What is condition for second degree equation to represent a pair of straight lines?

Solution 1:

If the conic represents a pair of lines, then it can be written as $(px+qy+r)(p'x+q'y+r')$. Therefore, we get $ab = pp'qq'$ and $h = \frac{pq'+p'q}{2}$.

1) If both $pq'$ and $p'q$ are greater than equal to zero then apply AM-GM to $pq'$ and $p'q$ to get

$$\frac{pq'+ p'q}{2} \geq \sqrt{pq' \cdot p'q}$$

Squaring both sides, we get

$$h^2 = {\bigg(\frac{pq'+ p'q}{2}\bigg)}^2 \geq pp'qq' = ab$$

2) If exactly one of $pq'$ and $p'q$ is less than zero then $ab \leq 0$ and therefore is always less than equal to $h^2 \geq 0$.

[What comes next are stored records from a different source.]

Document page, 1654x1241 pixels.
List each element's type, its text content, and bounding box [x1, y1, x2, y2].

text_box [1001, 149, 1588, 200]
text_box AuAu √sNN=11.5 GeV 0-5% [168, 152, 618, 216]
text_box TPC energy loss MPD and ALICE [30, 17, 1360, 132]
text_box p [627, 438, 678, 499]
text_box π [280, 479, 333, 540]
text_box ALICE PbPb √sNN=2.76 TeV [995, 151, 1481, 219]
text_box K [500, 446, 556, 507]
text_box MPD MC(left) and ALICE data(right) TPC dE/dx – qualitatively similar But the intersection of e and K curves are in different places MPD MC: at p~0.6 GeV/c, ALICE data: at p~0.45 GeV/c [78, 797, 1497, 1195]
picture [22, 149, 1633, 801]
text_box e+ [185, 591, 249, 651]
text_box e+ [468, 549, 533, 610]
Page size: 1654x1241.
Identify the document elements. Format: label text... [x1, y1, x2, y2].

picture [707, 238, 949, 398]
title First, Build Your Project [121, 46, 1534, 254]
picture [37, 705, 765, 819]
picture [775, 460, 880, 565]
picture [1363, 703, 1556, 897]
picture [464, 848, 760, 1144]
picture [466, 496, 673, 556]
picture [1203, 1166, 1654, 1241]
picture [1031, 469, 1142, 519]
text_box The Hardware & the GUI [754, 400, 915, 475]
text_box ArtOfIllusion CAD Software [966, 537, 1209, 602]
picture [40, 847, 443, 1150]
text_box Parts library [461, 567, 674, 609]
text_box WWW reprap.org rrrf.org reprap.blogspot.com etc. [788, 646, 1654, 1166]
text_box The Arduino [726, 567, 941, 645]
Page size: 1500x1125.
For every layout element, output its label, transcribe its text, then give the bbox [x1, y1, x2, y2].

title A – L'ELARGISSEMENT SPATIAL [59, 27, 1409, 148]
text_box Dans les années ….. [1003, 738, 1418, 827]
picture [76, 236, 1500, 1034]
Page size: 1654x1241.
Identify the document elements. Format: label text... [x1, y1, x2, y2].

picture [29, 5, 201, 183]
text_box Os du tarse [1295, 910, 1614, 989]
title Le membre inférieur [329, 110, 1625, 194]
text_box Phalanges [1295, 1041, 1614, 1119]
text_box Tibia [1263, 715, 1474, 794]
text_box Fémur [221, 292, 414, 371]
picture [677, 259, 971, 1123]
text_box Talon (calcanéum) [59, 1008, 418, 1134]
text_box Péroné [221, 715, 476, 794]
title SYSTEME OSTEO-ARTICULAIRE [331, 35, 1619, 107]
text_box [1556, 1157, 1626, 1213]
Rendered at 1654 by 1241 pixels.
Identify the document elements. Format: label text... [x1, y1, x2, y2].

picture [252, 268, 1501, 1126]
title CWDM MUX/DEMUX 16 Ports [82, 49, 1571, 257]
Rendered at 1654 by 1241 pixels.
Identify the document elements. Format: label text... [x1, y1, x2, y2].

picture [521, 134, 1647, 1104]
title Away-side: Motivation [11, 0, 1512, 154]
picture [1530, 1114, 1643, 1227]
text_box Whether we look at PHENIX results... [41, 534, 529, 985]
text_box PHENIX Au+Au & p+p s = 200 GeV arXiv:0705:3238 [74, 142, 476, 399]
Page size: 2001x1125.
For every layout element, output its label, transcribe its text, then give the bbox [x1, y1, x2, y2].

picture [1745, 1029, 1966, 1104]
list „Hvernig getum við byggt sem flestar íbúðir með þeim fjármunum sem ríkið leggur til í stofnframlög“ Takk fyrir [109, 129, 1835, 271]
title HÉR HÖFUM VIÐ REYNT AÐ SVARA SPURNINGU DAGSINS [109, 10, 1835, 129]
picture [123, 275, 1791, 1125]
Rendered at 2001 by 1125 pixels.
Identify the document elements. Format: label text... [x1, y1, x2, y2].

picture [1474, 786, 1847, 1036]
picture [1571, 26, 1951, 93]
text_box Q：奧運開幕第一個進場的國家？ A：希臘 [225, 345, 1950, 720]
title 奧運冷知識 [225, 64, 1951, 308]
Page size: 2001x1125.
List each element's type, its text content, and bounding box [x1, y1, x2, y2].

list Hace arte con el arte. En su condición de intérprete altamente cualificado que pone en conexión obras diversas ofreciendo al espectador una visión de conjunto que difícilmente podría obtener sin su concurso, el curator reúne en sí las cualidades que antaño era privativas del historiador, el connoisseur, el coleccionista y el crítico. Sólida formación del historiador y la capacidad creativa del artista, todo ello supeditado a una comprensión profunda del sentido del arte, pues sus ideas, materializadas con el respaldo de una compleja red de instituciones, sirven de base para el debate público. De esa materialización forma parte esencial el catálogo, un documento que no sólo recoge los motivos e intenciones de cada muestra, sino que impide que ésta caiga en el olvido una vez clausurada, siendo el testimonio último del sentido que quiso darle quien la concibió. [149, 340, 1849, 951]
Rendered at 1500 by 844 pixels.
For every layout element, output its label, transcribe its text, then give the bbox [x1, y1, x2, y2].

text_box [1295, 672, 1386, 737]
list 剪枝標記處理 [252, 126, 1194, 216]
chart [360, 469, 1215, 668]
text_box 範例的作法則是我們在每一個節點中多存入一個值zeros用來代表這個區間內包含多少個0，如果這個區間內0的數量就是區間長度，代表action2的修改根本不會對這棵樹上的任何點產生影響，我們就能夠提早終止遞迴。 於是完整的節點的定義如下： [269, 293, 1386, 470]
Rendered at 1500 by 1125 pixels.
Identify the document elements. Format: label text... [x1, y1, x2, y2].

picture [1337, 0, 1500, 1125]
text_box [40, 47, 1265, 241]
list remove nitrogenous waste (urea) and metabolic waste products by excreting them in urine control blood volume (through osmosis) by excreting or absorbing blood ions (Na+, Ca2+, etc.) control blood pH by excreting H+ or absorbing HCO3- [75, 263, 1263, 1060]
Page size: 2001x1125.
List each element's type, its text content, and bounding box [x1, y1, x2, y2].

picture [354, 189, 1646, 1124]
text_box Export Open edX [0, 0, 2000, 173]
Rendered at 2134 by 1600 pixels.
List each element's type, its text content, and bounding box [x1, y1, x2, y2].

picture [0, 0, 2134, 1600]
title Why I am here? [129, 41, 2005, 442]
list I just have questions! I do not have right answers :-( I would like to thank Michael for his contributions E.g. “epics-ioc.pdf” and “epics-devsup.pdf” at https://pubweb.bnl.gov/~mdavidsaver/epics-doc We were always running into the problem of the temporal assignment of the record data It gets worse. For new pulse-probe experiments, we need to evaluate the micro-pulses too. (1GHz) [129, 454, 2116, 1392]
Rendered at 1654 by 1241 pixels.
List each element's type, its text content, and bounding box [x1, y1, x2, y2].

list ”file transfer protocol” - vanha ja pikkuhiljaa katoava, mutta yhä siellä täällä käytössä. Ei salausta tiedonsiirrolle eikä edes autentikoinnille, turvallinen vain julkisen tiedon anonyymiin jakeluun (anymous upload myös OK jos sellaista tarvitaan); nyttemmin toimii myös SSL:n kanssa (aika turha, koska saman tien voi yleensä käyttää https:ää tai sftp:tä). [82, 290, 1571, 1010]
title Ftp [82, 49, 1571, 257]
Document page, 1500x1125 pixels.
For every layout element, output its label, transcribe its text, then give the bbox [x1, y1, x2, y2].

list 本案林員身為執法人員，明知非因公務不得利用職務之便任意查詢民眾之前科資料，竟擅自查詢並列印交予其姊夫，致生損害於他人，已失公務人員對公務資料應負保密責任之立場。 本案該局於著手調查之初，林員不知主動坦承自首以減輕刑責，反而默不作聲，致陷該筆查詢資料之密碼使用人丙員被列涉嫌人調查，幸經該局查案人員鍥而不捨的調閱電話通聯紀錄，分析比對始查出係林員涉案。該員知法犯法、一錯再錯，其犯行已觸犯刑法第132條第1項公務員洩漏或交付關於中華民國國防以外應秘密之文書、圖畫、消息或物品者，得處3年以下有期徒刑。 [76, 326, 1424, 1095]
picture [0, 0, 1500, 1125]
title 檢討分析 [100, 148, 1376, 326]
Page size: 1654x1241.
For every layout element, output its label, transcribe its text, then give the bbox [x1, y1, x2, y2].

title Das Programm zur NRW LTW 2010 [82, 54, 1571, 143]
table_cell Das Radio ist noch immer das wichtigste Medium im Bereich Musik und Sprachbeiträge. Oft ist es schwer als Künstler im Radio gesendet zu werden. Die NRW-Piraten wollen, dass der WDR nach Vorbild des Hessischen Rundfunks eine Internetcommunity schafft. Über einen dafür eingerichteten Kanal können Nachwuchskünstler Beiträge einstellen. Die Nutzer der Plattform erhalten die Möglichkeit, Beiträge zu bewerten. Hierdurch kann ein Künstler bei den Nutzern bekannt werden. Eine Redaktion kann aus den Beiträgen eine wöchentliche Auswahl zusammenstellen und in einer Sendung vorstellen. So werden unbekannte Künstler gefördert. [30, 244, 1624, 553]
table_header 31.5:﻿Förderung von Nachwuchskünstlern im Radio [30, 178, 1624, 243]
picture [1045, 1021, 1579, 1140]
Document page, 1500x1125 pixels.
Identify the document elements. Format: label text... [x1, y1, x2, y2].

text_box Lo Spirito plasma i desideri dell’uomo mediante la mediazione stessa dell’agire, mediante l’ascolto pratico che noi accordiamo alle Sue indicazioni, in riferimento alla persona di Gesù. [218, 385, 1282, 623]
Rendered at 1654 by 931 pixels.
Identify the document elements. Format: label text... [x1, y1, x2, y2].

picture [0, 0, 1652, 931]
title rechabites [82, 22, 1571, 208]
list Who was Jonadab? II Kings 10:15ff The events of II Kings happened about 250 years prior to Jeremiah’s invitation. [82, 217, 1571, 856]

3) If both $pq'$ and $p'q$ are less than zero then apply AM-GM to $-pq'$ and $-p'q$ to get

$$\frac{-pq'+ (-p'q)}{2} \geq \sqrt{-pq' \cdot -p'q} = \sqrt{pp'qq'}$$

Squaring both sides, we get

$$h^2 = {\bigg(\frac{-pq'+ (-p'q)}{2}\bigg)}^2 \geq pp'qq' = ab$$

The other two conditions come out in a similar manner.

Solution 2:

Hint:

The classification of conics is done through the quadratic form in $\mathbf R^3 $ associated to the matrix $$\begin{pmatrix} a&h&g\\h&b&f\\g&f&c \end{pmatrix}.$$ The conic splits into two lines if and only if the quadratic form has signature $(1,1)$.